After my conversation with the two ‘new calligraphers’ last week, I started thinking about why anyone would even want to learn calligraphy in this day of high-speed internet, texting, tweeting, and yes – blogs. After all, the computer is capable of turning out pages of perfect text that can be customized in any way the writer desires. Can’t spell? No problem. Your computer can help with that. Poor grammar? Your computer can help with that too. Want millions of colors? They’re all right there at your command. Can’t draw, but need an illustration? There are millions of copyright-free pictures to be downloaded and added to your text.
With all this perfection available to nearly anyone, why on earth would anyone want to spend years learning calligraphy?
I think the desire to learn calligraphy, as with any other art form, stems from the deep-seated need within all of us to create something beautiful with our own hands. The earliest calligraphers in the Western tradition lived austere lives of service, under the most extreme conditions, working long days in unheated, poorly lit rooms. Most of these monks could not read, yet they produced and illuminated some of the most beautiful manuscripts the world has ever seen, using simple tools and pigments they made themselves, writing on hides they scraped and cured themselves. Yes, they were working to illuminate the word of God, but I think they also felt the very human need to create something beautiful for it’s own sake.

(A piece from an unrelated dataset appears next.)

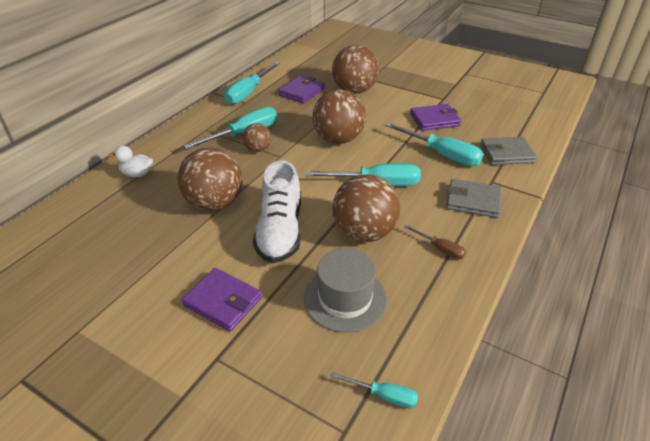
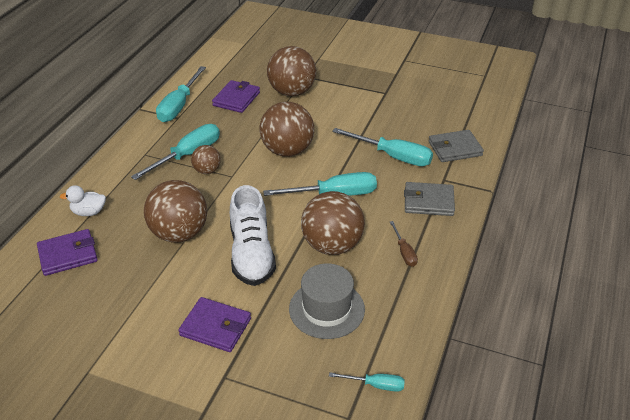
camera: 10 degrees left, 0 degrees up
(434, 120) = (380, 118): purple wallet -> purple wallet (68, 255)
(440, 248) = (404, 252): brown screwdriver -> brown screwdriver turned 45 degrees clockwise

As I write this, I’m sitting comfortably in my office with a cat draped across my bare feet – not exactly a position of deprivation! When I finish this post I will close down the electronic marvel that allows me to communicate with the world, extricate my feet from underneath the cat, and trek the length of the house to my studio. And there, with my own hands, and simple tools not very much changed from those the early scribes used, I will try to create a thing of beauty.